◆ Records to use
[Start of section]
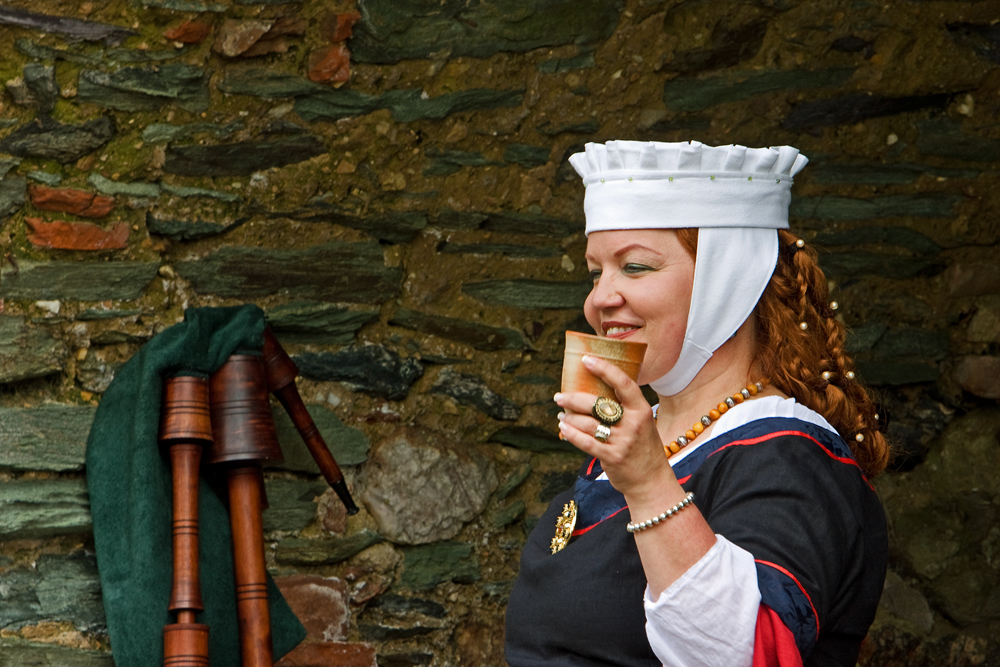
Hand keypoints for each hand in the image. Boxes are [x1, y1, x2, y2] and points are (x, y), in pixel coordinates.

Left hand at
[End of section]
[Start of section]
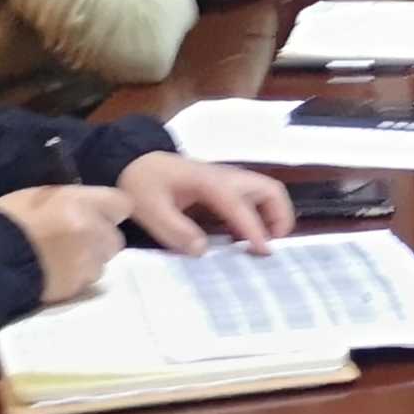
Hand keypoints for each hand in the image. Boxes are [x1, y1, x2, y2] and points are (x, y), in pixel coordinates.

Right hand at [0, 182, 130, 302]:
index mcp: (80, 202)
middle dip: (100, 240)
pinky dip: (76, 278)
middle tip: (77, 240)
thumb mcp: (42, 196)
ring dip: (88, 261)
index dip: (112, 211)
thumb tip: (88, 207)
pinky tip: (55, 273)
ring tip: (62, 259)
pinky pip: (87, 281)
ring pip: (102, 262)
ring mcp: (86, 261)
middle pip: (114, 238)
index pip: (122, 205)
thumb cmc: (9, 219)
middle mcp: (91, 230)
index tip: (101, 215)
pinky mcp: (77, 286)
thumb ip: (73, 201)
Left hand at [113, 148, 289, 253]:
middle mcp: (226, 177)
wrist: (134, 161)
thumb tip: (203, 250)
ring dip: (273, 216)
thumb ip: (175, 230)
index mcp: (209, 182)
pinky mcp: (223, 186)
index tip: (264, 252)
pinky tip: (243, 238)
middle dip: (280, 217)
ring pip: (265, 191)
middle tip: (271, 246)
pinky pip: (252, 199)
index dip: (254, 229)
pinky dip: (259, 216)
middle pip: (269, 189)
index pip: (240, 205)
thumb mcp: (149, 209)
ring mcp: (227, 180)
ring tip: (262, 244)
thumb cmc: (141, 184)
[End of section]
◆ Task directions
Reproducing the whole listing above is not the task. Copy exactly only the lines from the one with "index mcp: (80, 202)" to the one with "thumb cmc: (141, 184)", both kept.

◆ Answer space
index mcp: (80, 202)
middle dip: (100, 240)
pinky dip: (76, 278)
middle tip: (77, 240)
thumb mcp: (42, 196)
ring dip: (88, 261)
index dip: (112, 211)
thumb tip: (88, 207)
pinky tip: (55, 273)
ring tip: (62, 259)
pinky pip: (87, 281)
ring pip: (102, 262)
ring mcp: (86, 261)
middle pip: (114, 238)
index pip: (122, 205)
thumb cmc: (9, 219)
middle mcp: (91, 230)
index tip: (101, 215)
pinky mcp: (77, 286)
thumb ip: (73, 201)
Left hand at [113, 148, 289, 253]:
middle mcp: (226, 177)
wrist: (134, 161)
thumb tip: (203, 250)
ring dip: (273, 216)
thumb ip: (175, 230)
index mcp: (209, 182)
pinky mcp: (223, 186)
index tip: (264, 252)
pinky tip: (243, 238)
middle dip: (280, 217)
ring pip: (265, 191)
middle tip: (271, 246)
pinky pip: (252, 199)
index dip: (254, 229)
pinky dip: (259, 216)
middle pip: (269, 189)
index pip: (240, 205)
thumb mcp: (149, 209)
ring mcp: (227, 180)
ring tip: (262, 244)
thumb cmc: (141, 184)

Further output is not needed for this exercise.